Read the full story here. 

Prosecutors charge Florida man with 'biological weapons hoax' over coronavirus threats

Federal prosecutors on Wednesday filed what are apparently the first charges of perpetrating a biological weapons hoax to arise out of the coronavirus pandemic.

Prosecutors in Tampa charged James Jamal Curry, 31, of St. Petersburg, Florida, with coughing and spitting on police officers who were responding to domestic violence calls.

Court documents say when he was arrested March 27, Curry said he was infected with the virus and coughed on the arm of one of the officers.

Read the full story here. 

Stock Market rallies after Sanders drops out of race

NBC News’ David Gura details the surge in the markets after 2020 candidate Sen. Bernie Sanders officially drops out of the race, leaving Wall Street-friendly former Vice President Biden as the apparent nominee.

What's next from Congress in coronavirus stimulus legislation?

With three coronavirus bills now signed into law, Congress is beginning to discuss their next legislative steps, including an interim bill and a second CARES Act to follow the historic $2 trillion aid package passed last month.

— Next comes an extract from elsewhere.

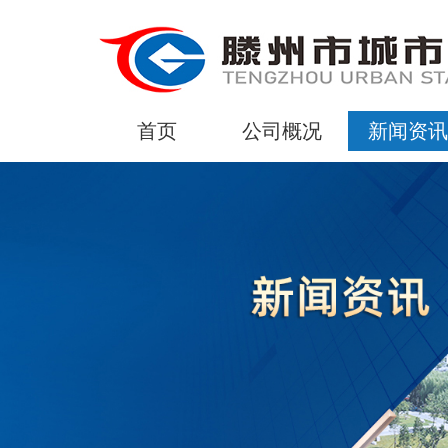
首页
公司概况
新闻资讯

The interim bill, which could be considered as soon as Thursday, would address the new Paycheck Protection Program, the forgivable small-business loan program created by the first CARES Act.

That legislation provided $350 billion for the program, but less than a week after it launched, some lawmakers expressed concern that it would quickly run out of money after reports of banks and the Small Business Administration being overwhelmed by demand.

Senate Minority Leader Chuck Schumer, D-N.Y., and House Speaker Nancy Pelosi, D-Calif., said in a statement that after the interim legislation, they would press for passage of another major stimulus and relief package that would expand on the $2 trillion aid bill passed late last month.

Read the full story here.

California governor says 68 more patients died in past day

California’s Gov. Gavin Newsom said that as of Wednesday the state has had a total number of 16,957 individuals who have tested positive for COVID-19, with 1,154 in intensive care units, and 2,714 hospitalized.

He said that 68 individuals died from COVID-19 over the last 24 hours in the state, adding to a total death toll of 442 in the state of California.

Florida governor wears one glove during his presser

Florida Gov. Ron DeSantis appears to have only worn one glove during a press briefing on Wednesday afternoon.  

Last week, DeSantis issued a stay-at-home executive order in a bid to slow the spread of coronavirus for the entire state after weeks of resistance. The order does not bar churches from holding services.